Model 2: Credence as Make-Believe. I recently saw a play called The Christians, a play that, among other things, conveys the theatrical nature of much preaching. A preacher is, in part, adopting a persona, performing a role, with the congregation as audience (which also plays a role). There’s no doubt that in playing the roles they play, many actual preachers are overcome with sincere emotion. But much of the time, they are not so much saying what they straightforwardly think as they are expressing religious credences, which are imaginative states that constitute a major part of one’s identity. After the play, I heard an actor who happened to be in the audience say that it made him realize the theatrical nature of preaching in general. “I never realized it,” he said, “but they’re doing the same thing we do.” That is: acting.
On the Credence as Make-Believe model, men like Murphy and DesJarlais would have the religious credence that embryos are full-fledged humans, and they may express this credence with great absorption, especially in the presence of those inclined to do the same.
But their verbal utterances to the effect that abortion is murder are imaginative utterances in a game of make-believe that they don’t consciously realize is make-believe. This lack of realization differentiates them from the Craven Liars. They don’t know they’re playing make-believe, because what they pretend is part of how they internally define themselves. The mechanisms of make-believe operate in absence of conscious awareness, guiding their sanctimonious behavior in drone-like ways until their hypocrisy causes them to fall in a ditch (think of Sartre’s waiter, if you know that passage).
Pro-life credences, like other imaginative states, are toggled on by particular social settings: they guide behavior in identity performance situations—but not so much otherwise (and not when a mistress has a pregnancy scare). Just as an actor’s imaginings come online when he or she walks on stage, the hypocritical “pro-life” politician’s credences come on line when he steps behind the political podium. Pro-life political credences are a special case of the general phenomenon of religious credence, which, I have often argued, is not the same as factual belief.
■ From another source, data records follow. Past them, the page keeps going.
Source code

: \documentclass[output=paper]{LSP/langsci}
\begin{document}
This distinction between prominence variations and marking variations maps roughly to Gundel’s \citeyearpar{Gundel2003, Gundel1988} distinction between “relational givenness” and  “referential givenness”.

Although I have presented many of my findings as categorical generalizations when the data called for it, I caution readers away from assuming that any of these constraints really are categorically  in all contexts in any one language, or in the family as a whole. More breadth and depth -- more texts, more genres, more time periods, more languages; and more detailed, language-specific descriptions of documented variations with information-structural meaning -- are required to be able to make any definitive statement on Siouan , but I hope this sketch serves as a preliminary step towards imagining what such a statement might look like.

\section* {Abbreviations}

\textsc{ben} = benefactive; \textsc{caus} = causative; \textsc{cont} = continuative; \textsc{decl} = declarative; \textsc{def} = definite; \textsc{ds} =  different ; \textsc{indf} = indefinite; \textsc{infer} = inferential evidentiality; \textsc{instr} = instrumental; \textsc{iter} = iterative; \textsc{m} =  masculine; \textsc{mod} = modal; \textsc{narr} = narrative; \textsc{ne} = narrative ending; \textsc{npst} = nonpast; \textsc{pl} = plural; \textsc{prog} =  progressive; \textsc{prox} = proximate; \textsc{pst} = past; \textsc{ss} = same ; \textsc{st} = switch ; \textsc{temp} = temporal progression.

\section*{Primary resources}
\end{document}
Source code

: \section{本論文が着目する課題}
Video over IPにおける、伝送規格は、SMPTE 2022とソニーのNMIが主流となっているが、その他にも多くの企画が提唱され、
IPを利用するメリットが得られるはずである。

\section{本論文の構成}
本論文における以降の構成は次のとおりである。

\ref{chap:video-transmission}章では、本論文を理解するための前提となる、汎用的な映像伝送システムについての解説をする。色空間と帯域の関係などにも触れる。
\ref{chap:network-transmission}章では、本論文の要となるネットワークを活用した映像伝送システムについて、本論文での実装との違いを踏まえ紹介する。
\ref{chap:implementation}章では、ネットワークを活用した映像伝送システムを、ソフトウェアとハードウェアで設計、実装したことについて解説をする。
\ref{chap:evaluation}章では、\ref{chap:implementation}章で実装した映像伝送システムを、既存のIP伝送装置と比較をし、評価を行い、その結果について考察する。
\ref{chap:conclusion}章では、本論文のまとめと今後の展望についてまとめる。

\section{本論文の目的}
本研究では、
Are religious credences genuine “beliefs”? I’m often asked this question, and my response is always the same: the question just replicates the ambiguity I’m seeking to dispel. The word “belief,” as it’s used in everyday speech, can and often does refer to religious credences, which is why it would be misleading to say religious credences aren’t “genuine beliefs.” But that linguistic fact is entirely consistent with my view that the psychological properties of religious credences are starkly different from those of factual belief. (You can also check out an earlier blog of mine for some discussion of this matter.) In any case, we can be sure that someone with the religious credences that embryos are full humans won’t always (or even often) act in ways someone would who factually believed that same content.
Though we won’t ever know for sure whether DesJarlais and Murphy are Craven Liars or Credence as Make-Believers, it remains true that, whatever they are, the two psychological models are different. And the Credence as Make-Believe model does a better job, I think, of explaining why hypocrisy often continues long after it’s discovered. The Craven Liar knows he doesn’t think what he says is true, so he is apt to switch to a different scam when his hypocrisy is revealed. But the Credence as Make-Believer believes in belief, as Dan Dennett would put it, and hence his game of make-believe, which is ever at risk of sliding into hypocrisy, is more likely to continue.
To this point, not only did they vote for it, but both Tim Murphy and Scott DesJarlais were co-sponsors on Congress’s recently passed H.R. 36, which outlawed abortion after 20 weeks (Senate will consider the bill next). Murphy has resigned due to his scandal and stepped down from Congress on October 21. DesJarlais still represents Tennessee’s 4th Congressional district and appears to have no plans to retire soon.